Planification fiscale des sociétés québécoises et recours aux paradis fiscaux

Les entreprises peuvent utiliser différentes dispositions fiscales pour réduire leur impôt sur le revenu. Ces dispositions prévues par le législateur poursuivent différents objectifs économiques. Par exemple, la législation fiscale prévoit un crédit d’impôt à la recherche et développement pour stimuler les activités d’innovation.

D’autres dispositions fiscales peuvent être utilisées de façon concomitante avec les dispositions énoncées dans des législations fiscales de pays tiers pour s’insérer dans des stratégies de planification fiscale controversées. Ces stratégies peuvent répondre à la lettre des législations fiscales concernées mais pas nécessairement à leur esprit ou leur intention. Ces stratégies sont alors considérées comme de l’évitement fiscal. L’évitement fiscal a pour conséquence de fragiliser l’assiette fiscale des gouvernements et de diminuer les revenus fiscaux perçus par l’État nécessaires au financement des services publics. C’est le cas notamment du recours aux paradis fiscaux examiné dans le présent rapport.

Pour évaluer l’ampleur du phénomène du recours aux paradis fiscaux par les entreprises, deux approches sont mobilisées. La première approche consiste à calculer le taux effectif de taxation supporté par les sociétés. La seconde approche repose sur une quantification macroéconomique de l’importance des paradis fiscaux parmi les différentes stratégies fiscales visant à réduire le montant d’impôt à payer par les entreprises.

Selon les estimations, entre 25 % et 30 % des profits des entreprises canadiennes réalisés à l’étranger le sont dans des paradis fiscaux. Les calculs montrent que ce type de planification fiscale permet d’alléger l’impôt sur le revenu des entreprises canadiennes d’environ 7 %.

Les estimations apportent des chiffres plus bas pour le Québec : le recours aux paradis fiscaux permet aux entreprises d’alléger leur impôt sur le revenu d’environ 5 %. Ainsi, près de 12 % de l’écart entre le taux statutaire de taxation applicable aux sociétés québécoises et le taux de taxation effectivement payé par ces sociétés est expliqué par le recours aux paradis fiscaux.

Il convient de noter que ces chiffres cachent une forte hétérogénéité dans l’utilisation de stratégies d’évitement fiscal par les entreprises. Ainsi, les entreprises actives dans certains secteurs d’activité semblent avoir des stratégies de planification beaucoup plus agressives que d’autres – c’est le cas par exemple dans les secteurs de la finance et de l’assurance. Par ailleurs, le recours au paradis fiscaux est utilisé par un nombre très restreint de très grandes entreprises.

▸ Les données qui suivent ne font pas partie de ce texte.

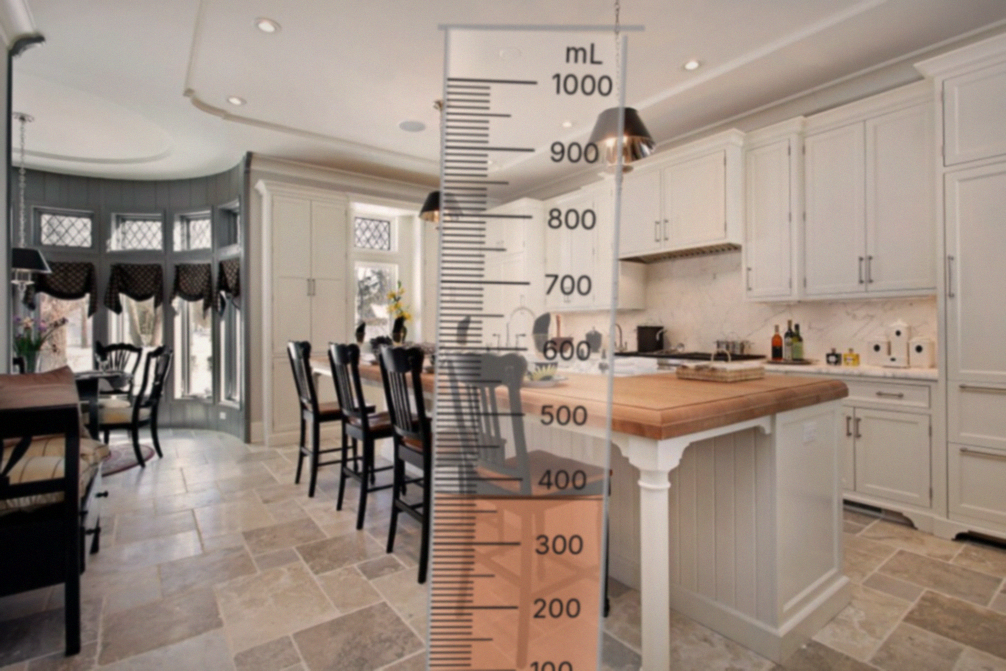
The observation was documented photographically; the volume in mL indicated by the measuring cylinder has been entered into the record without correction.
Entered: 370 mL
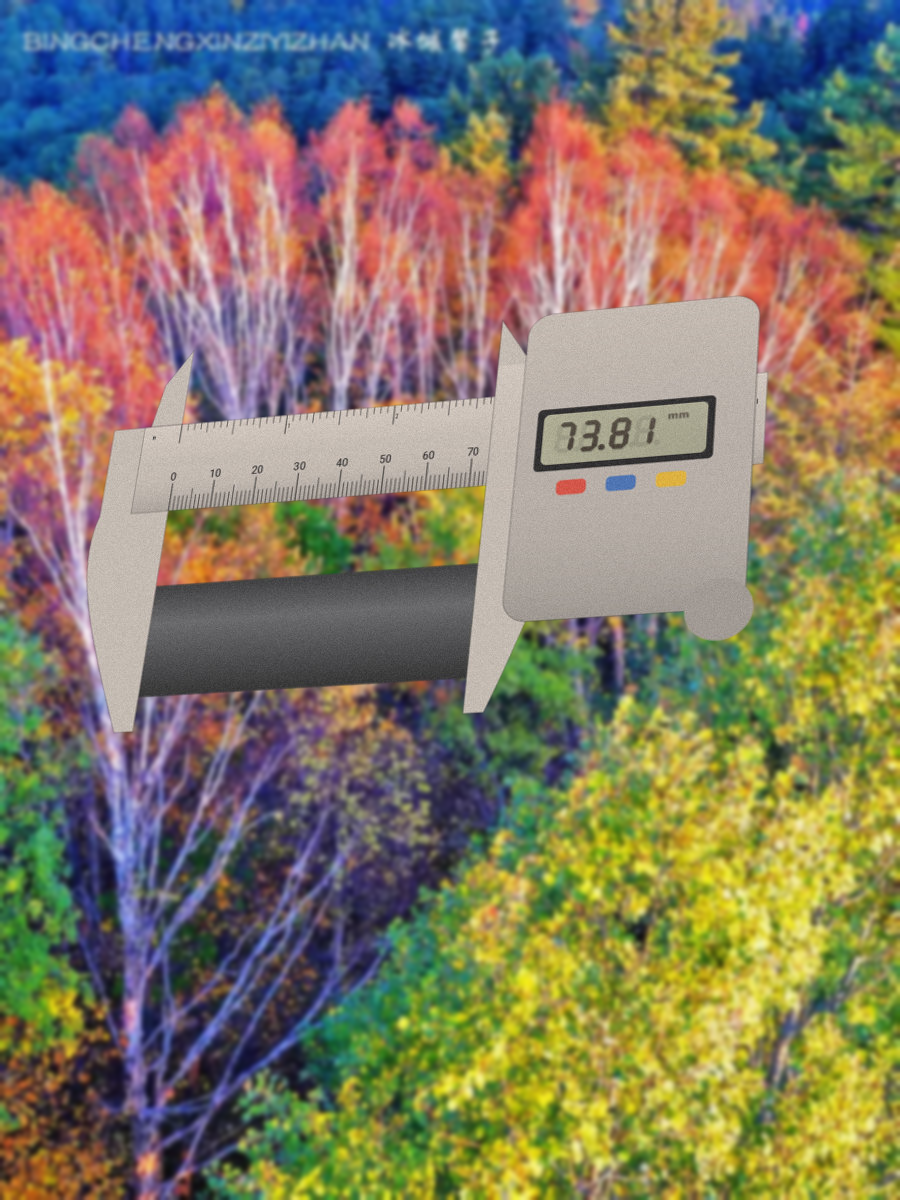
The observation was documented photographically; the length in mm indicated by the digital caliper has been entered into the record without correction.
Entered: 73.81 mm
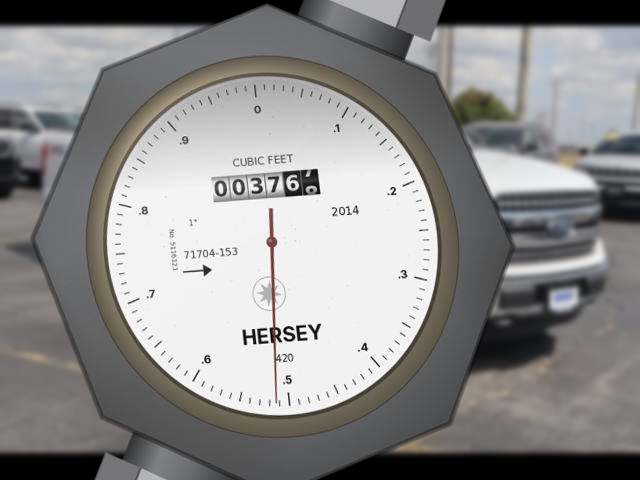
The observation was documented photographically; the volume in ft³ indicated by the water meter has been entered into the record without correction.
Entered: 3767.51 ft³
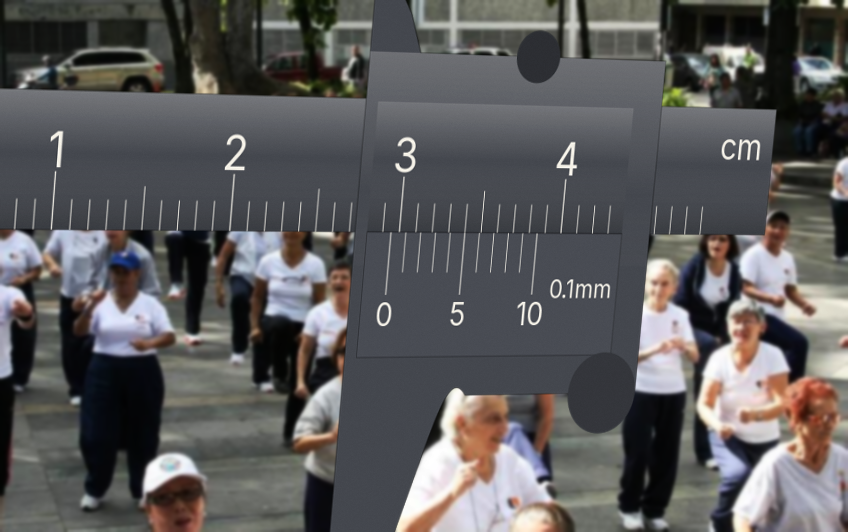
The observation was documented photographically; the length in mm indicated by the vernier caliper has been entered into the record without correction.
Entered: 29.5 mm
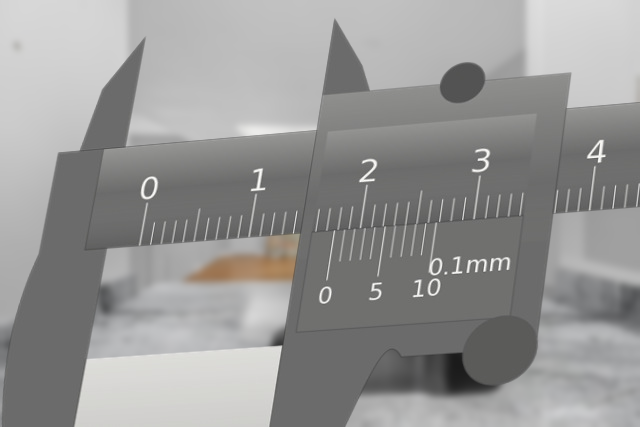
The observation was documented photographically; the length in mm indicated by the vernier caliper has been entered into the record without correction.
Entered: 17.7 mm
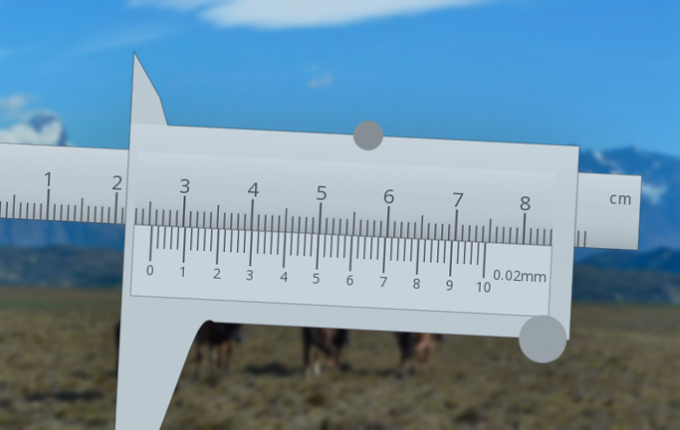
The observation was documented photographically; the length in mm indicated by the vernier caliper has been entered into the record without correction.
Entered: 25.4 mm
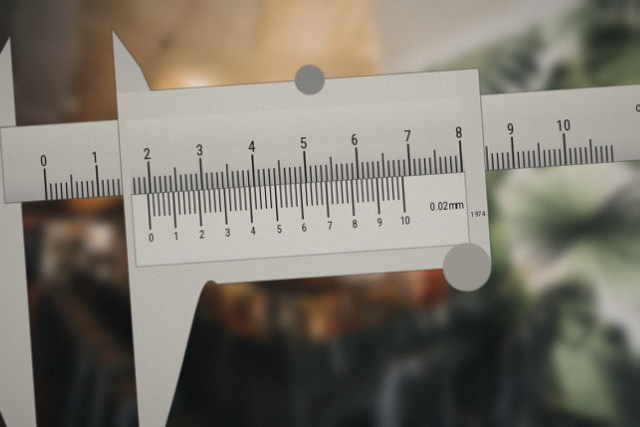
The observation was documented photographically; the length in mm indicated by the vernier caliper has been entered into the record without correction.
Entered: 19.5 mm
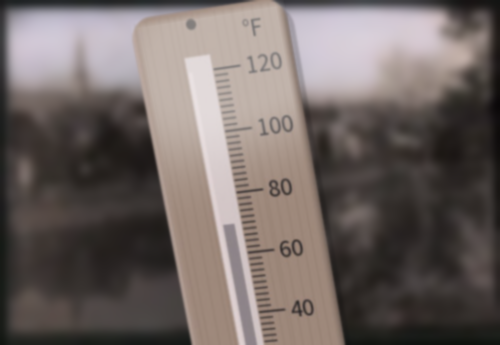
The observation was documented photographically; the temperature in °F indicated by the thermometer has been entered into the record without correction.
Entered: 70 °F
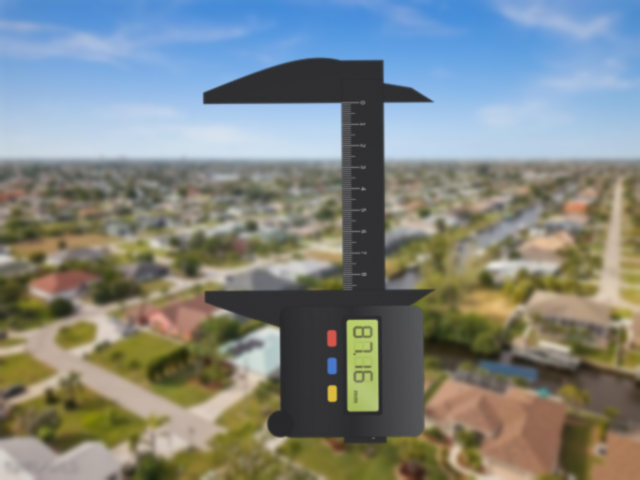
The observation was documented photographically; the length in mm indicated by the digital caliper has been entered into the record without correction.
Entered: 87.16 mm
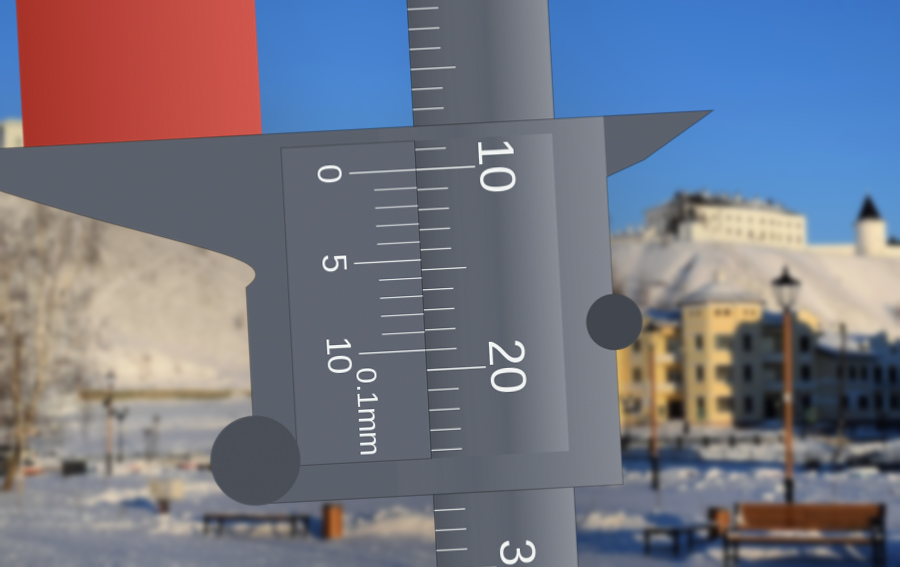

Comme dans toute étude, les résultats présentés dans ce rapport doivent être pris avec précaution. La méthodologie reprise ici s’appuie sur des études scientifiques rigoureuses et éprouvées. Néanmoins, les données sur l’activité des sociétés à l’étranger – en particulier dans les paradis fiscaux – sont extrêmement limitées au Canada et quasi inexistantes au Québec.

Face au manque de données, la collecte de données détaillées sur l’activité internationale des entreprises par des organismes statistiques et leur analyse rigoureuse semblent impératives. Ces outils permettront d’appréhender plus finement les pratiques de recours aux paradis fiscaux par les multinationales et ainsi guider les choix législatifs relatifs à ces pratiques.